I guess a good start would be to look at some minimal package managers like opkg. Maybe xbps, pacman too; the format is simple but for pacman you need rather look at libalpm.
You seem to be a very novice programmer.
how do I setup my dev environment
? Google that? Use a devcontainer? I mean literally a question answered thousands of times.
where should I start
Setting up your dev environment. Then maybe create a few projects for you to test your package manager empirically?
do I invent my own pkg format or do I use pre built packages like deb or rpm?
Depends on what you want to do. I’m honestly not sure how to help you here? What kind of answer are you fishing for here?
yes I am a novice programmer and don’t know much about c# either but I have made a bunch of projects which is fairly usable so I am not someone with no experience.
Why would you do that?
Aside from the fact there are so many package managers out there, don’t you want to start with something simpler?
Abandon microshit c#
Edit: also read apt/dpkg/rpm/yum/pacman source? Deb literally just tar with file with same hierarchy as in os with one or two extra file for metadata.

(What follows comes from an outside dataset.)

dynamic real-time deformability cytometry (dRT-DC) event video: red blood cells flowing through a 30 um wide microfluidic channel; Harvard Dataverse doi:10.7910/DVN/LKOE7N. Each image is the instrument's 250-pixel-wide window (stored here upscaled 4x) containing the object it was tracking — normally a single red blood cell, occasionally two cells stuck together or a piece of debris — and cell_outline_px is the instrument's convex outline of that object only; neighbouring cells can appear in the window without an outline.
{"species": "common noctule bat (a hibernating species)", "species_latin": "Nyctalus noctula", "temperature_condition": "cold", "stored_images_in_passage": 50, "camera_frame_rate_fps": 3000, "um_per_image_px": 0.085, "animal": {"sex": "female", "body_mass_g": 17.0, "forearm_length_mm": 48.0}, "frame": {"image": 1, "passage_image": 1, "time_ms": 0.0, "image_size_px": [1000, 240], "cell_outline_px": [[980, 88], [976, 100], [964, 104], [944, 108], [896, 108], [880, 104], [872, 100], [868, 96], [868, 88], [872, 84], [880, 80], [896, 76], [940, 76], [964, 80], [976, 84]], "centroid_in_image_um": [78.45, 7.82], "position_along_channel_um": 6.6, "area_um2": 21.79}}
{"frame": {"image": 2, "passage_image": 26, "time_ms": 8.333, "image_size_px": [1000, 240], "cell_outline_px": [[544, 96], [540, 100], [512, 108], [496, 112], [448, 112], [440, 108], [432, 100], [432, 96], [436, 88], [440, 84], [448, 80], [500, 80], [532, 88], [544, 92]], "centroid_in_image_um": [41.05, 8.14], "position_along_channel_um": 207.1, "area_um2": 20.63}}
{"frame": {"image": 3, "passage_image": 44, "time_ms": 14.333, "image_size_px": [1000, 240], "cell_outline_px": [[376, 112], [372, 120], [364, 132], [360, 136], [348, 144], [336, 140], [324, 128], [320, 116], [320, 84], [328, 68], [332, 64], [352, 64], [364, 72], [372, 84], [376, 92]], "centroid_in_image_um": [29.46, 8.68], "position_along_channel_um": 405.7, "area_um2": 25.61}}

Slow down, relax, OP asked a question, not murdered your pet hamster.
Every package manager you mention is shit. Look at guix, nix or pnpm for better, innovative concepts and ideas and implement them better.
Every package manager you mention is shit.
And so are you.
Wtf, do you know nix, guix and pnpm? They have way better concepts, ideas and functionality then the legacy package managers you mentioned.